• **Your instructions**
Copy out every one of the lines below, word for word.

○ ○ ○

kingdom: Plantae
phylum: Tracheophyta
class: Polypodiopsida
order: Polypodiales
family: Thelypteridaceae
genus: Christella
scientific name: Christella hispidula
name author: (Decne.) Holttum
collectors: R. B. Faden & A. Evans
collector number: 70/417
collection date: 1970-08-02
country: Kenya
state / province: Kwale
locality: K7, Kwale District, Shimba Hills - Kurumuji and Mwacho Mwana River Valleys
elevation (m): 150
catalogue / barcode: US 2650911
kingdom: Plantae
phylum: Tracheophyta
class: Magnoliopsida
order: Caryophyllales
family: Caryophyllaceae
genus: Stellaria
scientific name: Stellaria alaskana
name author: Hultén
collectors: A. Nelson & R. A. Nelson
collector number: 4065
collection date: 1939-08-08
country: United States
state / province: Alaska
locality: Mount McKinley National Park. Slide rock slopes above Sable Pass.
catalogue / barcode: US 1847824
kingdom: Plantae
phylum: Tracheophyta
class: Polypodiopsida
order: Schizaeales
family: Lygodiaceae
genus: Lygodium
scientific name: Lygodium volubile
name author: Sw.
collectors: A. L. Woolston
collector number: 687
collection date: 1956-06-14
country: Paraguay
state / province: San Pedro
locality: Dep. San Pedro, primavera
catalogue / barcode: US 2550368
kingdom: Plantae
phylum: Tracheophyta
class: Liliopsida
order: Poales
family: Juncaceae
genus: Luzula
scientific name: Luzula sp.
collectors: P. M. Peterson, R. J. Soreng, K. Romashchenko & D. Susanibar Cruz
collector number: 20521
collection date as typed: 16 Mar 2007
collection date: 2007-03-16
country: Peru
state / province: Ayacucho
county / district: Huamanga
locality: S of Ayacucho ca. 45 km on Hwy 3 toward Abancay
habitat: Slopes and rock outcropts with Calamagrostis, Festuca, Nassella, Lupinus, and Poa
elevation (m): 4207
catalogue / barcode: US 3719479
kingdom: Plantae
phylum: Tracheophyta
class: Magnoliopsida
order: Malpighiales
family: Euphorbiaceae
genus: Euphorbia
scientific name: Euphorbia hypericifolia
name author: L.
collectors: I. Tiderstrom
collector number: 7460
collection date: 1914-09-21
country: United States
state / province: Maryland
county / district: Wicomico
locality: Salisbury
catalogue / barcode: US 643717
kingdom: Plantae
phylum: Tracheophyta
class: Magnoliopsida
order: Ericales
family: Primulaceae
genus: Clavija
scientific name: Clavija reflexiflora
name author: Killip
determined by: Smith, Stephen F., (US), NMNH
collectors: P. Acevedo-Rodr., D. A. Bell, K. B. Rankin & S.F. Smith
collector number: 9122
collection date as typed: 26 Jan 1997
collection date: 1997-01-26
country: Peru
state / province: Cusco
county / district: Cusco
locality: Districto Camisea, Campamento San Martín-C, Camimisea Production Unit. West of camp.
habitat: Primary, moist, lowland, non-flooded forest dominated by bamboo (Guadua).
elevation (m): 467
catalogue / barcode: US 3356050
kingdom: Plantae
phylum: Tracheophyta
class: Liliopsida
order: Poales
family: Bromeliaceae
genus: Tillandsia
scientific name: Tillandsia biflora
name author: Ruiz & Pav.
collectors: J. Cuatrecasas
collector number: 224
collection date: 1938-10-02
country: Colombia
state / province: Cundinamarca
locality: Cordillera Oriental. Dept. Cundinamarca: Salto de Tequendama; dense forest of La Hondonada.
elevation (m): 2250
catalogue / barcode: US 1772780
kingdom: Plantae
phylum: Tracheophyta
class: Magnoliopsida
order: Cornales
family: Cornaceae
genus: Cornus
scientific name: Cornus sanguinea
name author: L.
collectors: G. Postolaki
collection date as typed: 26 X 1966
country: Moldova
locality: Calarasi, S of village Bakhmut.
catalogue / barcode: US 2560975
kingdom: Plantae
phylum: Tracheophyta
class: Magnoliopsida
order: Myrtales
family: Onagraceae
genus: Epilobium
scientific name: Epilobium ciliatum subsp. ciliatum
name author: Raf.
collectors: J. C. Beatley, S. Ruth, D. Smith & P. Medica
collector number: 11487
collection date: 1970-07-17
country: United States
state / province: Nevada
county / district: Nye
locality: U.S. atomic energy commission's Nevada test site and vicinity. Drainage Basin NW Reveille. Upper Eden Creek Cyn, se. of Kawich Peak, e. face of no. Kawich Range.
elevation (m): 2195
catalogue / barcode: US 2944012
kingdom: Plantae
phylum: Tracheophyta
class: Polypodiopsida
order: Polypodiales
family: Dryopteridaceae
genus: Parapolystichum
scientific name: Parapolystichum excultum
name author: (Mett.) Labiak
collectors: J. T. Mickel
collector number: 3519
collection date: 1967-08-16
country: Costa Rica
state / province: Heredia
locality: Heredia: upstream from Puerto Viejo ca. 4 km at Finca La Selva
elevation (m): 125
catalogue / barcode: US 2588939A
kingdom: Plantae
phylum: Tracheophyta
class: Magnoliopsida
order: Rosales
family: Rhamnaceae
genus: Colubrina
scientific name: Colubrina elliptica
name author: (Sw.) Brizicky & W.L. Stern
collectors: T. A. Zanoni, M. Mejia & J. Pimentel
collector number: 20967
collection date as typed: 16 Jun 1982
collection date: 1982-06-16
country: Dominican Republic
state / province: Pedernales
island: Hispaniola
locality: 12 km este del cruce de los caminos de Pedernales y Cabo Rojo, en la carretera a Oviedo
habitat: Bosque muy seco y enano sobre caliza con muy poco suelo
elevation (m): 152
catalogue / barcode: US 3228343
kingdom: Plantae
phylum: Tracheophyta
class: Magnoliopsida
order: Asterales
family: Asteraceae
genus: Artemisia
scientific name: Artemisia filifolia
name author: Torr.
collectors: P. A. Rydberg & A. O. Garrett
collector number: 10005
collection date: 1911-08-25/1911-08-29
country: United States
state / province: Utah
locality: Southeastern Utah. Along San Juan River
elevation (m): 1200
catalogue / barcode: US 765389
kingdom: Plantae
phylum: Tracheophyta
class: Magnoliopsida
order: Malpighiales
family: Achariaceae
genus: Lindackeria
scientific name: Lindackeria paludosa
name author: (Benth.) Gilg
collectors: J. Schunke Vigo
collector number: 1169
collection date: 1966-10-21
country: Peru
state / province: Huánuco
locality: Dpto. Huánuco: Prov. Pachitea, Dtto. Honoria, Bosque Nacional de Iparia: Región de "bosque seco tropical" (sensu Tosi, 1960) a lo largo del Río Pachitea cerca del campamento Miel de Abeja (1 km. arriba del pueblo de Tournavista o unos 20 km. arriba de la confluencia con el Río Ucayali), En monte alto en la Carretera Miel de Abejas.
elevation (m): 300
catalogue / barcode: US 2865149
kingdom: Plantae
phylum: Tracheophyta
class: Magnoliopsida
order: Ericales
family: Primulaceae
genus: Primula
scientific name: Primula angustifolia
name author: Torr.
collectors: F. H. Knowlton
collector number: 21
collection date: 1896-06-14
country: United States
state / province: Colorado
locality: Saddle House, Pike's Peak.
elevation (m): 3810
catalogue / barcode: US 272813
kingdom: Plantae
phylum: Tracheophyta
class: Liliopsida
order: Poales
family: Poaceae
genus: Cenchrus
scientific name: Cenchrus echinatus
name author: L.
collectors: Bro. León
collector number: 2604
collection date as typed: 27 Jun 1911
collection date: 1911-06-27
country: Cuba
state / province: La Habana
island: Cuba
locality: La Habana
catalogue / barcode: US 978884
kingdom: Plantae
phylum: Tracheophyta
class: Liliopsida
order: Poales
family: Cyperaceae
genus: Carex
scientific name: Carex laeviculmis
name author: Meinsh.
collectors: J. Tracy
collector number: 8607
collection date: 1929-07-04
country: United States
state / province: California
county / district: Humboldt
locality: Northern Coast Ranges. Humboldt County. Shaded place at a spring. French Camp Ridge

○ ○ ○

• **Correct answer**
kingdom: Plantae
phylum: Tracheophyta
class: Polypodiopsida
order: Polypodiales
family: Thelypteridaceae
genus: Christella
scientific name: Christella hispidula
name author: (Decne.) Holttum
collectors: R. B. Faden & A. Evans
collector number: 70/417
collection date: 1970-08-02
country: Kenya
state / province: Kwale
locality: K7, Kwale District, Shimba Hills - Kurumuji and Mwacho Mwana River Valleys
elevation (m): 150
catalogue / barcode: US 2650911
kingdom: Plantae
phylum: Tracheophyta
class: Magnoliopsida
order: Caryophyllales
family: Caryophyllaceae
genus: Stellaria
scientific name: Stellaria alaskana
name author: Hultén
collectors: A. Nelson & R. A. Nelson
collector number: 4065
collection date: 1939-08-08
country: United States
state / province: Alaska
locality: Mount McKinley National Park. Slide rock slopes above Sable Pass.
catalogue / barcode: US 1847824
kingdom: Plantae
phylum: Tracheophyta
class: Polypodiopsida
order: Schizaeales
family: Lygodiaceae
genus: Lygodium
scientific name: Lygodium volubile
name author: Sw.
collectors: A. L. Woolston
collector number: 687
collection date: 1956-06-14
country: Paraguay
state / province: San Pedro
locality: Dep. San Pedro, primavera
catalogue / barcode: US 2550368
kingdom: Plantae
phylum: Tracheophyta
class: Liliopsida
order: Poales
family: Juncaceae
genus: Luzula
scientific name: Luzula sp.
collectors: P. M. Peterson, R. J. Soreng, K. Romashchenko & D. Susanibar Cruz
collector number: 20521
collection date as typed: 16 Mar 2007
collection date: 2007-03-16
country: Peru
state / province: Ayacucho
county / district: Huamanga
locality: S of Ayacucho ca. 45 km on Hwy 3 toward Abancay
habitat: Slopes and rock outcropts with Calamagrostis, Festuca, Nassella, Lupinus, and Poa
elevation (m): 4207
catalogue / barcode: US 3719479
kingdom: Plantae
phylum: Tracheophyta
class: Magnoliopsida
order: Malpighiales
family: Euphorbiaceae
genus: Euphorbia
scientific name: Euphorbia hypericifolia
name author: L.
collectors: I. Tiderstrom
collector number: 7460
collection date: 1914-09-21
country: United States
state / province: Maryland
county / district: Wicomico
locality: Salisbury
catalogue / barcode: US 643717
kingdom: Plantae
phylum: Tracheophyta
class: Magnoliopsida
order: Ericales
family: Primulaceae
genus: Clavija
scientific name: Clavija reflexiflora
name author: Killip
determined by: Smith, Stephen F., (US), NMNH
collectors: P. Acevedo-Rodr., D. A. Bell, K. B. Rankin & S.F. Smith
collector number: 9122
collection date as typed: 26 Jan 1997
collection date: 1997-01-26
country: Peru
state / province: Cusco
county / district: Cusco
locality: Districto Camisea, Campamento San Martín-C, Camimisea Production Unit. West of camp.
habitat: Primary, moist, lowland, non-flooded forest dominated by bamboo (Guadua).
elevation (m): 467
catalogue / barcode: US 3356050
kingdom: Plantae
phylum: Tracheophyta
class: Liliopsida
order: Poales
family: Bromeliaceae
genus: Tillandsia
scientific name: Tillandsia biflora
name author: Ruiz & Pav.
collectors: J. Cuatrecasas
collector number: 224
collection date: 1938-10-02
country: Colombia
state / province: Cundinamarca
locality: Cordillera Oriental. Dept. Cundinamarca: Salto de Tequendama; dense forest of La Hondonada.
elevation (m): 2250
catalogue / barcode: US 1772780
kingdom: Plantae
phylum: Tracheophyta
class: Magnoliopsida
order: Cornales
family: Cornaceae
genus: Cornus
scientific name: Cornus sanguinea
name author: L.
collectors: G. Postolaki
collection date as typed: 26 X 1966
country: Moldova
locality: Calarasi, S of village Bakhmut.
catalogue / barcode: US 2560975
kingdom: Plantae
phylum: Tracheophyta
class: Magnoliopsida
order: Myrtales
family: Onagraceae
genus: Epilobium
scientific name: Epilobium ciliatum subsp. ciliatum
name author: Raf.
collectors: J. C. Beatley, S. Ruth, D. Smith & P. Medica
collector number: 11487
collection date: 1970-07-17
country: United States
state / province: Nevada
county / district: Nye
locality: U.S. atomic energy commission's Nevada test site and vicinity. Drainage Basin NW Reveille. Upper Eden Creek Cyn, se. of Kawich Peak, e. face of no. Kawich Range.
elevation (m): 2195
catalogue / barcode: US 2944012
kingdom: Plantae
phylum: Tracheophyta
class: Polypodiopsida
order: Polypodiales
family: Dryopteridaceae
genus: Parapolystichum
scientific name: Parapolystichum excultum
name author: (Mett.) Labiak
collectors: J. T. Mickel
collector number: 3519
collection date: 1967-08-16
country: Costa Rica
state / province: Heredia
locality: Heredia: upstream from Puerto Viejo ca. 4 km at Finca La Selva
elevation (m): 125
catalogue / barcode: US 2588939A
kingdom: Plantae
phylum: Tracheophyta
class: Magnoliopsida
order: Rosales
family: Rhamnaceae
genus: Colubrina
scientific name: Colubrina elliptica
name author: (Sw.) Brizicky & W.L. Stern
collectors: T. A. Zanoni, M. Mejia & J. Pimentel
collector number: 20967
collection date as typed: 16 Jun 1982
collection date: 1982-06-16
country: Dominican Republic
state / province: Pedernales
island: Hispaniola
locality: 12 km este del cruce de los caminos de Pedernales y Cabo Rojo, en la carretera a Oviedo
habitat: Bosque muy seco y enano sobre caliza con muy poco suelo
elevation (m): 152
catalogue / barcode: US 3228343
kingdom: Plantae
phylum: Tracheophyta
class: Magnoliopsida
order: Asterales
family: Asteraceae
genus: Artemisia
scientific name: Artemisia filifolia
name author: Torr.
collectors: P. A. Rydberg & A. O. Garrett
collector number: 10005
collection date: 1911-08-25/1911-08-29
country: United States
state / province: Utah
locality: Southeastern Utah. Along San Juan River
elevation (m): 1200
catalogue / barcode: US 765389
kingdom: Plantae
phylum: Tracheophyta
class: Magnoliopsida
order: Malpighiales
family: Achariaceae
genus: Lindackeria
scientific name: Lindackeria paludosa
name author: (Benth.) Gilg
collectors: J. Schunke Vigo
collector number: 1169
collection date: 1966-10-21
country: Peru
state / province: Huánuco
locality: Dpto. Huánuco: Prov. Pachitea, Dtto. Honoria, Bosque Nacional de Iparia: Región de "bosque seco tropical" (sensu Tosi, 1960) a lo largo del Río Pachitea cerca del campamento Miel de Abeja (1 km. arriba del pueblo de Tournavista o unos 20 km. arriba de la confluencia con el Río Ucayali), En monte alto en la Carretera Miel de Abejas.
elevation (m): 300
catalogue / barcode: US 2865149
kingdom: Plantae
phylum: Tracheophyta
class: Magnoliopsida
order: Ericales
family: Primulaceae
genus: Primula
scientific name: Primula angustifolia
name author: Torr.
collectors: F. H. Knowlton
collector number: 21
collection date: 1896-06-14
country: United States
state / province: Colorado
locality: Saddle House, Pike's Peak.
elevation (m): 3810
catalogue / barcode: US 272813
kingdom: Plantae
phylum: Tracheophyta
class: Liliopsida
order: Poales
family: Poaceae
genus: Cenchrus
scientific name: Cenchrus echinatus
name author: L.
collectors: Bro. León
collector number: 2604
collection date as typed: 27 Jun 1911
collection date: 1911-06-27
country: Cuba
state / province: La Habana
island: Cuba
locality: La Habana
catalogue / barcode: US 978884
kingdom: Plantae
phylum: Tracheophyta
class: Liliopsida
order: Poales
family: Cyperaceae
genus: Carex
scientific name: Carex laeviculmis
name author: Meinsh.
collectors: J. Tracy
collector number: 8607
collection date: 1929-07-04
country: United States
state / province: California
county / district: Humboldt
locality: Northern Coast Ranges. Humboldt County. Shaded place at a spring. French Camp Ridge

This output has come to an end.